RECORDS PROVIDED:
-- Opening Marker --

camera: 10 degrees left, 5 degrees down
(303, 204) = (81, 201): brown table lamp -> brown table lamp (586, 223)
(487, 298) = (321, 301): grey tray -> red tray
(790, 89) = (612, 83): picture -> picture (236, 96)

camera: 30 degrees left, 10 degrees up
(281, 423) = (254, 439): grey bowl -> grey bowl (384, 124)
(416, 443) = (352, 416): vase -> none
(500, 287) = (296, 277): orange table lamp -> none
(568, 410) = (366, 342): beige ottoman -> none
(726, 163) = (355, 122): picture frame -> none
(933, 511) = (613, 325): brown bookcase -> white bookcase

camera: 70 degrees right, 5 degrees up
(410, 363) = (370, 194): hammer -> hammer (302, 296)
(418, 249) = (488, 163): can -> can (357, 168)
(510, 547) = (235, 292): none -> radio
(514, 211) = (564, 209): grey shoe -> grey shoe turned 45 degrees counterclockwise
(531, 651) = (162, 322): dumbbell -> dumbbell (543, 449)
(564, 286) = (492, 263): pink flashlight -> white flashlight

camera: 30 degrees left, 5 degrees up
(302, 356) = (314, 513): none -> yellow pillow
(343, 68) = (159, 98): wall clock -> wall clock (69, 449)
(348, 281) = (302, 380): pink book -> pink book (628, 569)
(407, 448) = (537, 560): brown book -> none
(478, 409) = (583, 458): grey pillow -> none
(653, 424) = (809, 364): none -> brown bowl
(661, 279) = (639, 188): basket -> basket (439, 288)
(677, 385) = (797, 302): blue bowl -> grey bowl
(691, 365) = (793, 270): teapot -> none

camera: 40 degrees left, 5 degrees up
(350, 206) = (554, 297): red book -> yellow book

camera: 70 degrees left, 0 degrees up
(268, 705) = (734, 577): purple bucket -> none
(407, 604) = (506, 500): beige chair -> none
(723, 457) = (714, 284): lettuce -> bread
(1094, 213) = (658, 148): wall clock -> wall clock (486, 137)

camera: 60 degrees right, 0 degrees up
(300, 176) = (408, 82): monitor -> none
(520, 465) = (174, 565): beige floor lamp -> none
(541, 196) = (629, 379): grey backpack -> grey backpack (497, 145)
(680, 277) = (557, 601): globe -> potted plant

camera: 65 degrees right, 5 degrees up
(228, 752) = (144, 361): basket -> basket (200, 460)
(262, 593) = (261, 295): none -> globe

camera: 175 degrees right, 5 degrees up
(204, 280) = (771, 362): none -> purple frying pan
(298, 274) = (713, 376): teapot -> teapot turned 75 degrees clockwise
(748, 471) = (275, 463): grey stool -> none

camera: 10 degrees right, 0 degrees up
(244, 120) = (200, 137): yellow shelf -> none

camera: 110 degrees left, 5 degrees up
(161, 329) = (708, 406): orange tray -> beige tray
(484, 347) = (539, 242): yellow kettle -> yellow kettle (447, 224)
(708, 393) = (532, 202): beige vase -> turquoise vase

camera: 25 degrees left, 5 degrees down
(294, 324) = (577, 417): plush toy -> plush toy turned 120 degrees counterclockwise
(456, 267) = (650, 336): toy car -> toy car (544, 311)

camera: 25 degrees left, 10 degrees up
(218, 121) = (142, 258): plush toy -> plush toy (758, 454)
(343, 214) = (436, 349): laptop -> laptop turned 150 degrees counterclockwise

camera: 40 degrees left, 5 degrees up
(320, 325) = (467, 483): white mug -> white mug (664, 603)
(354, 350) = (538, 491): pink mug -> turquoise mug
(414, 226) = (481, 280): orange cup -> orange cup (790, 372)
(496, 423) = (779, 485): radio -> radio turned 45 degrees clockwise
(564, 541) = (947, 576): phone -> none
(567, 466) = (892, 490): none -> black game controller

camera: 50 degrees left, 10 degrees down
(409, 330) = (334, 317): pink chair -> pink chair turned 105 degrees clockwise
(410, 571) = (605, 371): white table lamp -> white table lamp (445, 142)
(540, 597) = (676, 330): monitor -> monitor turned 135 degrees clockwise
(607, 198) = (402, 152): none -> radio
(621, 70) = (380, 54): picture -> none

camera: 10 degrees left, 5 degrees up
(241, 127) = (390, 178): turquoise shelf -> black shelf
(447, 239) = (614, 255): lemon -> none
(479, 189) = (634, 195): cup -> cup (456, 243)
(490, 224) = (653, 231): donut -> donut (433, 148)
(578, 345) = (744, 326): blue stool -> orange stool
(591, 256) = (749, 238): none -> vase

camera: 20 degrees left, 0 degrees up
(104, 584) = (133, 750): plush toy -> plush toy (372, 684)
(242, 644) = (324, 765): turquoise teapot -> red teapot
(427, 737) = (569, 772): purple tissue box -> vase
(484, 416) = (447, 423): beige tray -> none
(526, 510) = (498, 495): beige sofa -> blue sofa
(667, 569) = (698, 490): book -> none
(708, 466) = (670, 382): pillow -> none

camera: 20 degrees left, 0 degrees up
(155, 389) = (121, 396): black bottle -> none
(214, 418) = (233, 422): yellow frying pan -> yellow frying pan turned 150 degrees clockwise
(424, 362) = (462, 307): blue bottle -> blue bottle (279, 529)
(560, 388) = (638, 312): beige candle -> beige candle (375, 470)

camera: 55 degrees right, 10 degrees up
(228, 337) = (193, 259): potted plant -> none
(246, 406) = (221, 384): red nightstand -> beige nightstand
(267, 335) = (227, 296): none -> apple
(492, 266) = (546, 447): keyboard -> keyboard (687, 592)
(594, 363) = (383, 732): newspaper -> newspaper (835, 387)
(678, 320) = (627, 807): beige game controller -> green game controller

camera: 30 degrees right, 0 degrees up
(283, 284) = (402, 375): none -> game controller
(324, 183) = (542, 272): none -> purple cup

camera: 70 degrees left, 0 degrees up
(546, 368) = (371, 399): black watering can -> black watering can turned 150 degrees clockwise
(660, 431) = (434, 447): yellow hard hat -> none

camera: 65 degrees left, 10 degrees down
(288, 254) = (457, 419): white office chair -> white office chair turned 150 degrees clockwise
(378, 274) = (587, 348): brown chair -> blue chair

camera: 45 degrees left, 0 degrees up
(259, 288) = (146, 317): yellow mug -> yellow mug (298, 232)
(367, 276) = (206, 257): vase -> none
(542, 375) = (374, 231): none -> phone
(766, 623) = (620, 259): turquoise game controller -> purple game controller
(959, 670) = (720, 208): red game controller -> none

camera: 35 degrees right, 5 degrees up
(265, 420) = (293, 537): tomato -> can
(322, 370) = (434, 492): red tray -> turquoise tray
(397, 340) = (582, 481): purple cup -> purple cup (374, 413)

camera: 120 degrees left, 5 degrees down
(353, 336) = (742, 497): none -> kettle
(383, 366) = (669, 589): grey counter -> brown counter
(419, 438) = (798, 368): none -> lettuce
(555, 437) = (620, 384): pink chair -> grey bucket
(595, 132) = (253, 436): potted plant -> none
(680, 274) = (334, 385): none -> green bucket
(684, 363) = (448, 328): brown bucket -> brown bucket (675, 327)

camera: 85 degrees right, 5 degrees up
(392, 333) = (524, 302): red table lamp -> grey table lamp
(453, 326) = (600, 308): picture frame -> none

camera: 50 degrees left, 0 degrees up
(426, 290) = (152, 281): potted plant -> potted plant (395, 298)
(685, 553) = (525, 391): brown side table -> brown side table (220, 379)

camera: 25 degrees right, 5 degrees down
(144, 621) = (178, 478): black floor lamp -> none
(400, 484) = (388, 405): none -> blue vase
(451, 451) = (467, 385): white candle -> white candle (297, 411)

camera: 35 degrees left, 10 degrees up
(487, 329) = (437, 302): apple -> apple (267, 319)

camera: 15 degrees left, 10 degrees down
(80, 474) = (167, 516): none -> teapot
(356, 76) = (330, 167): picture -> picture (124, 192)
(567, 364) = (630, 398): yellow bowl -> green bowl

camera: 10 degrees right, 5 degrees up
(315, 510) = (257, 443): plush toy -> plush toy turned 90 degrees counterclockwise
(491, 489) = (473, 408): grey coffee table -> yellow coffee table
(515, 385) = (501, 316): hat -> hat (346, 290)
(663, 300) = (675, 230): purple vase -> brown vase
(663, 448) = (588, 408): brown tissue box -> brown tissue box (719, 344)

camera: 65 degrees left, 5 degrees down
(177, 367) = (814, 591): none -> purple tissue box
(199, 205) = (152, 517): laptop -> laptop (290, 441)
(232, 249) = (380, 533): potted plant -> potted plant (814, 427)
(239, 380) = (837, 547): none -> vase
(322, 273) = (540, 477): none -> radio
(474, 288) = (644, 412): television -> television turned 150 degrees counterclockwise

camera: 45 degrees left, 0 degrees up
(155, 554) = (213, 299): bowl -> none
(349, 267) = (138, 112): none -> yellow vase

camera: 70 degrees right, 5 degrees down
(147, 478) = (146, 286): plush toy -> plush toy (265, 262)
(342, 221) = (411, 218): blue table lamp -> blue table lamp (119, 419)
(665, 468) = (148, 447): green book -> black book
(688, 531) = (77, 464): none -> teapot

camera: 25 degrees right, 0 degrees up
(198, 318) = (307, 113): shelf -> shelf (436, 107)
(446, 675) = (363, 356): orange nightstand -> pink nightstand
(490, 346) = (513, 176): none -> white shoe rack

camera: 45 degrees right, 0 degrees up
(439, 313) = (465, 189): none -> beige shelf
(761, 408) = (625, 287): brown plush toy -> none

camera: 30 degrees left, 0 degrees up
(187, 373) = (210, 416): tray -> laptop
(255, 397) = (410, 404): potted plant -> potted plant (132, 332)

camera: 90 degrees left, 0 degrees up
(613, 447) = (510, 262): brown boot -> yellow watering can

-- Closing Marker --

EXERCISE AIM: Starting at the line that contains "(766, 623) = (620, 259): turquoise" and stopping after the line that contains "(383, 366) = (669, 589): grey", write out every line exactly as it appears above, and no other line.

WORKED SOLUTION:
(766, 623) = (620, 259): turquoise game controller -> purple game controller
(959, 670) = (720, 208): red game controller -> none

camera: 35 degrees right, 5 degrees up
(265, 420) = (293, 537): tomato -> can
(322, 370) = (434, 492): red tray -> turquoise tray
(397, 340) = (582, 481): purple cup -> purple cup (374, 413)

camera: 120 degrees left, 5 degrees down
(353, 336) = (742, 497): none -> kettle
(383, 366) = (669, 589): grey counter -> brown counter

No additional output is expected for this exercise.